[Start of section]

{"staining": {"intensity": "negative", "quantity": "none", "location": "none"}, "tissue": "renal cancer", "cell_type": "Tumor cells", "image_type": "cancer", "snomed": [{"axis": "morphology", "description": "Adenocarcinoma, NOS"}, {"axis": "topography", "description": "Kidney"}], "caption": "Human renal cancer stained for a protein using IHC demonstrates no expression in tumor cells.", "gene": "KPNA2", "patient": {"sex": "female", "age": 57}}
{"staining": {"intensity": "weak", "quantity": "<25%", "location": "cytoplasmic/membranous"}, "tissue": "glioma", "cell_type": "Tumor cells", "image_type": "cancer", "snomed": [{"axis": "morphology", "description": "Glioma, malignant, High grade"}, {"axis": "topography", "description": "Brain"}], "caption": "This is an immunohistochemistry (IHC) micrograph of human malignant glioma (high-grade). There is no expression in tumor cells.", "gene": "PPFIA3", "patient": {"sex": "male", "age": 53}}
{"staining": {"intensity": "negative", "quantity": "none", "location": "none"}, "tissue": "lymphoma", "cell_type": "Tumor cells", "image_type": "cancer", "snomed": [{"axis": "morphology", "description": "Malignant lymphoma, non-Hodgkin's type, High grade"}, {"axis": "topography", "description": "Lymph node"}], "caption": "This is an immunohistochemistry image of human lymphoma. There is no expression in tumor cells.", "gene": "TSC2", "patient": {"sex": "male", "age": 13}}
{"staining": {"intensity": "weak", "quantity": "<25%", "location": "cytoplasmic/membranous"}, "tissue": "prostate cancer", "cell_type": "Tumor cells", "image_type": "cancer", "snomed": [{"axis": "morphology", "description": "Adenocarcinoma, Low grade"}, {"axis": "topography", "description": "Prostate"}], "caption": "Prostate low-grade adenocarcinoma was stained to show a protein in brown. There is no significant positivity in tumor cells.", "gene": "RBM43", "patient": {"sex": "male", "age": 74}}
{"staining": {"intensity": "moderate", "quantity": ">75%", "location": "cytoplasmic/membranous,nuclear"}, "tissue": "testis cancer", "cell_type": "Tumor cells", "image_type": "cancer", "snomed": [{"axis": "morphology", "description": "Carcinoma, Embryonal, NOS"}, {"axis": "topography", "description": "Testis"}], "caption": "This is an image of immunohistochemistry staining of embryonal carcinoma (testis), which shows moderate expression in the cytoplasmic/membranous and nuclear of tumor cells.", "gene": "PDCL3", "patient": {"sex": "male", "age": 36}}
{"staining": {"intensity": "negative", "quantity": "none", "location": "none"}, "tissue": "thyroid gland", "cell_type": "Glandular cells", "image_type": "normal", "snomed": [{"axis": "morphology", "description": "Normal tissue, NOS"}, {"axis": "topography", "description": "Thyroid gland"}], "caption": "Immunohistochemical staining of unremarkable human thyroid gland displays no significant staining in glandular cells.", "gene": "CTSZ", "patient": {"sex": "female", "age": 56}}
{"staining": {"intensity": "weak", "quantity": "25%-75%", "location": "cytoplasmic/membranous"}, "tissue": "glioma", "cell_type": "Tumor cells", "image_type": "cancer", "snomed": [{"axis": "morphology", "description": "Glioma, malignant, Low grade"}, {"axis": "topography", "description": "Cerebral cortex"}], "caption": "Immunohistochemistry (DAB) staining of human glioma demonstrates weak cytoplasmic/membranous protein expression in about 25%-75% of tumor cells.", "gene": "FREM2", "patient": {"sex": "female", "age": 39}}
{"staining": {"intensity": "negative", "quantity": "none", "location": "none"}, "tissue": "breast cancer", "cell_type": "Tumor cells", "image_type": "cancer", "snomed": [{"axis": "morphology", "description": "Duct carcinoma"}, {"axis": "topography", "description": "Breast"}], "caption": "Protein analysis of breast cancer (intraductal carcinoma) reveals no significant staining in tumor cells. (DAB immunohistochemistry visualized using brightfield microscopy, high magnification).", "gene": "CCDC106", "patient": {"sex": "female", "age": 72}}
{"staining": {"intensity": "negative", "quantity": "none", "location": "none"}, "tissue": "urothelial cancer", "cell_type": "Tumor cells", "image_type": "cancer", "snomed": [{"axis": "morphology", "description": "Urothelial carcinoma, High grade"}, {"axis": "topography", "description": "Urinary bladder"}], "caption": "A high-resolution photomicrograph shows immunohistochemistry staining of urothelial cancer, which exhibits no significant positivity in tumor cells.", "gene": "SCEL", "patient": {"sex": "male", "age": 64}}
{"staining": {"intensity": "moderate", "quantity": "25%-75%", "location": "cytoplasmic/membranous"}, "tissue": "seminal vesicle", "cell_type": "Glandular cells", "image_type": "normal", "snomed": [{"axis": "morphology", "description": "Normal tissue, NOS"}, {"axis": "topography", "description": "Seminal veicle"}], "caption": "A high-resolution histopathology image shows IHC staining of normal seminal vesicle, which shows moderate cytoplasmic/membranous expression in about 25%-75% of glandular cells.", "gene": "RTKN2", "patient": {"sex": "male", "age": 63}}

[End of section]

• _INSTRUCTIONS FOR THE TASK_
Each line above must be printed exactly as it appears.

• _RESPONSE BELOW_
{"staining": {"intensity": "negative", "quantity": "none", "location": "none"}, "tissue": "renal cancer", "cell_type": "Tumor cells", "image_type": "cancer", "snomed": [{"axis": "morphology", "description": "Adenocarcinoma, NOS"}, {"axis": "topography", "description": "Kidney"}], "caption": "Human renal cancer stained for a protein using IHC demonstrates no expression in tumor cells.", "gene": "KPNA2", "patient": {"sex": "female", "age": 57}}
{"staining": {"intensity": "weak", "quantity": "<25%", "location": "cytoplasmic/membranous"}, "tissue": "glioma", "cell_type": "Tumor cells", "image_type": "cancer", "snomed": [{"axis": "morphology", "description": "Glioma, malignant, High grade"}, {"axis": "topography", "description": "Brain"}], "caption": "This is an immunohistochemistry (IHC) micrograph of human malignant glioma (high-grade). There is no expression in tumor cells.", "gene": "PPFIA3", "patient": {"sex": "male", "age": 53}}
{"staining": {"intensity": "negative", "quantity": "none", "location": "none"}, "tissue": "lymphoma", "cell_type": "Tumor cells", "image_type": "cancer", "snomed": [{"axis": "morphology", "description": "Malignant lymphoma, non-Hodgkin's type, High grade"}, {"axis": "topography", "description": "Lymph node"}], "caption": "This is an immunohistochemistry image of human lymphoma. There is no expression in tumor cells.", "gene": "TSC2", "patient": {"sex": "male", "age": 13}}
{"staining": {"intensity": "weak", "quantity": "<25%", "location": "cytoplasmic/membranous"}, "tissue": "prostate cancer", "cell_type": "Tumor cells", "image_type": "cancer", "snomed": [{"axis": "morphology", "description": "Adenocarcinoma, Low grade"}, {"axis": "topography", "description": "Prostate"}], "caption": "Prostate low-grade adenocarcinoma was stained to show a protein in brown. There is no significant positivity in tumor cells.", "gene": "RBM43", "patient": {"sex": "male", "age": 74}}
{"staining": {"intensity": "moderate", "quantity": ">75%", "location": "cytoplasmic/membranous,nuclear"}, "tissue": "testis cancer", "cell_type": "Tumor cells", "image_type": "cancer", "snomed": [{"axis": "morphology", "description": "Carcinoma, Embryonal, NOS"}, {"axis": "topography", "description": "Testis"}], "caption": "This is an image of immunohistochemistry staining of embryonal carcinoma (testis), which shows moderate expression in the cytoplasmic/membranous and nuclear of tumor cells.", "gene": "PDCL3", "patient": {"sex": "male", "age": 36}}
{"staining": {"intensity": "negative", "quantity": "none", "location": "none"}, "tissue": "thyroid gland", "cell_type": "Glandular cells", "image_type": "normal", "snomed": [{"axis": "morphology", "description": "Normal tissue, NOS"}, {"axis": "topography", "description": "Thyroid gland"}], "caption": "Immunohistochemical staining of unremarkable human thyroid gland displays no significant staining in glandular cells.", "gene": "CTSZ", "patient": {"sex": "female", "age": 56}}
{"staining": {"intensity": "weak", "quantity": "25%-75%", "location": "cytoplasmic/membranous"}, "tissue": "glioma", "cell_type": "Tumor cells", "image_type": "cancer", "snomed": [{"axis": "morphology", "description": "Glioma, malignant, Low grade"}, {"axis": "topography", "description": "Cerebral cortex"}], "caption": "Immunohistochemistry (DAB) staining of human glioma demonstrates weak cytoplasmic/membranous protein expression in about 25%-75% of tumor cells.", "gene": "FREM2", "patient": {"sex": "female", "age": 39}}
{"staining": {"intensity": "negative", "quantity": "none", "location": "none"}, "tissue": "breast cancer", "cell_type": "Tumor cells", "image_type": "cancer", "snomed": [{"axis": "morphology", "description": "Duct carcinoma"}, {"axis": "topography", "description": "Breast"}], "caption": "Protein analysis of breast cancer (intraductal carcinoma) reveals no significant staining in tumor cells. (DAB immunohistochemistry visualized using brightfield microscopy, high magnification).", "gene": "CCDC106", "patient": {"sex": "female", "age": 72}}
{"staining": {"intensity": "negative", "quantity": "none", "location": "none"}, "tissue": "urothelial cancer", "cell_type": "Tumor cells", "image_type": "cancer", "snomed": [{"axis": "morphology", "description": "Urothelial carcinoma, High grade"}, {"axis": "topography", "description": "Urinary bladder"}], "caption": "A high-resolution photomicrograph shows immunohistochemistry staining of urothelial cancer, which exhibits no significant positivity in tumor cells.", "gene": "SCEL", "patient": {"sex": "male", "age": 64}}
{"staining": {"intensity": "moderate", "quantity": "25%-75%", "location": "cytoplasmic/membranous"}, "tissue": "seminal vesicle", "cell_type": "Glandular cells", "image_type": "normal", "snomed": [{"axis": "morphology", "description": "Normal tissue, NOS"}, {"axis": "topography", "description": "Seminal veicle"}], "caption": "A high-resolution histopathology image shows IHC staining of normal seminal vesicle, which shows moderate cytoplasmic/membranous expression in about 25%-75% of glandular cells.", "gene": "RTKN2", "patient": {"sex": "male", "age": 63}}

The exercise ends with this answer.